The press seems to have been just as impressed as I was. Isherwood in the Times called the production “compassionate” and “richly acted” and characterized Dodin’s staging as “a surprisingly fluid mixture of delicacy and bold, almost stylized expressionism.” He described the performances as “emotionally vibrant” and “precisely detailed.” Sheward called Dodin’s “searing production” of Chekhov’s classic “a dreamlike version” in Back Stage. This Three Sisters, said Voice reviewer Soloski, is “a mischievous and lively production,” and in New York magazine, Scott Brown explained, “The company restores an urgent, gut-level anguish to Chekhov’s terrarium of provincial discontent, delusion, and paralysis . . . .” In contrast, Elisabeth Vincentelli called the MDT Three Sisters “stark, slow and grim,” and warned, “It’s a respectable approach, but it requires patience.”

Vincentelli concluded her notice by saying, “This opaque, demanding production isn’t for beginners,” and I’d agree to a certain extent. She means this a pretty stiff warning, but I’d suggest only that MDT’s Three Sisters is a sophisticated enough theater experience that it takes not only open-mindedness and patience, but a palate sufficiently practiced to look beyond flash and, these days, stage effects, and see something we seldom get to see much now: the love and glory of the art of theater itself. This cast isn’t in the entertainment business—they’re in the art business. I don’t mean that as a snobbish panegyric for high theater art, I mean it as a reminder that we sometimes lose sight of where this all started. There’s not a thing wrong with good entertainment. I like The Boyfriend and Once Upon a Mattress. But we get so used to that kind of fare (not to mention the influence on our understanding of theater that comes from television’s 23- or 46-minute attention spans doled out in ten-minute chunks.

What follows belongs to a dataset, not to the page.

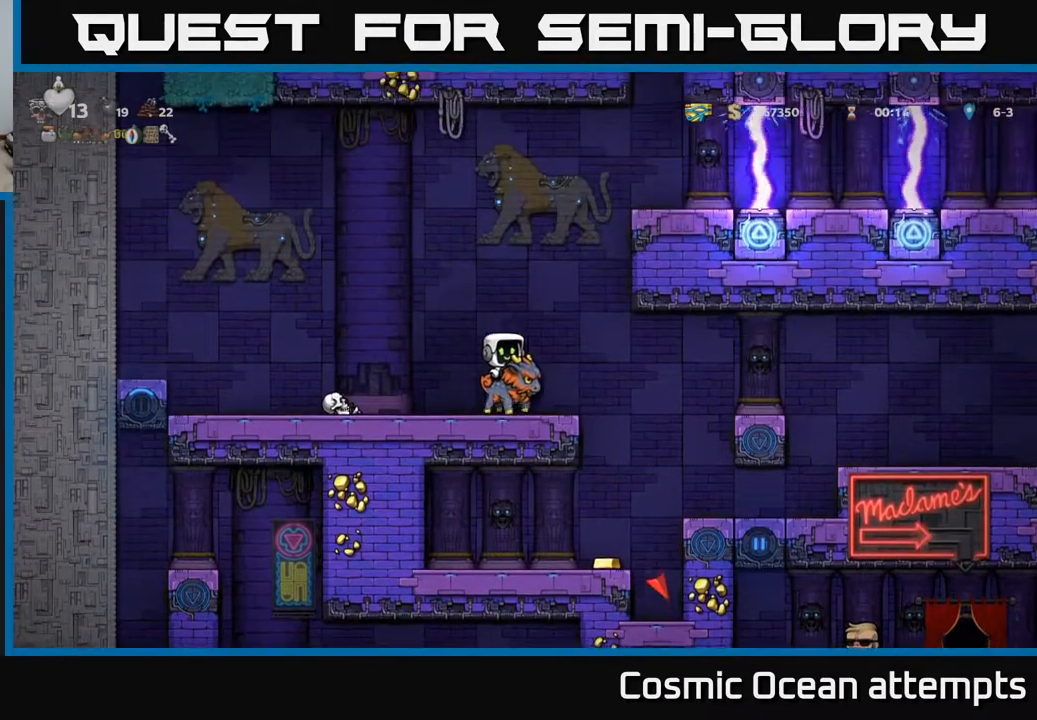
{"buttons": ["A", "DPAD_RIGHT"], "left_stick": "center", "events": [[233, "A", "down"], [350, "A", "up"], [417, "A", "down"]]}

Dodin and MDT don’t work in that medium. According to Barbara Chai in a Wall Street Journal interview with the director, “[O]ften in theater, you see a mutual tranquility going on” and, Chai says, Dodin believes that “the essence of theater is an inborn ‘intranquility.’” Audiences at Three Sisters need to be prepared to feel insecure—and to relish it for much of the three hours. For that reason, it’s not for beginners. On the other hand, it may be that a true beginner, someone who hasn’t become inured to the 21st-century theater world yet, would experience this Three Sisters differently from one of us old-timers—like Ilya in Never on Sunday, whose ingrained naïveté informed her experience of Greek tragedy. Maybe we need to get back to that, at least a little.

[I don’t normally do this, but because I didn’t single out actors to appraise on my report of MDT’s Three Sisters, I’m going append the cast list here, just to acknowledge this excellent company.


Alexander Bykovsky (Andrey Prozorov), Ekaterina Kleopina (Natasha), Irina Tychinina (Olga), Elena Kalinina (Masha), Ekaterina Tarasova (Irina), Sergey Vlasov (Feodor Kulygin), Igor Chernevich (Alexander Vershinin), Sergey Kuryshev (Nicolai Tuzenbach), Alexander Koshkarev (Vassili Soleny), Alexander Zavyalov (Ivan Chebutikin), Danila Shevchenko (Alexey Fedotik), Stanislav Nikolsky (Vladimir Rode), Sergey Kozyrev (Ferapont), Natalia Akimova (Anfisa), Elena Solomonova (Maid) and Anatoly Kolibyanov (Soldier).]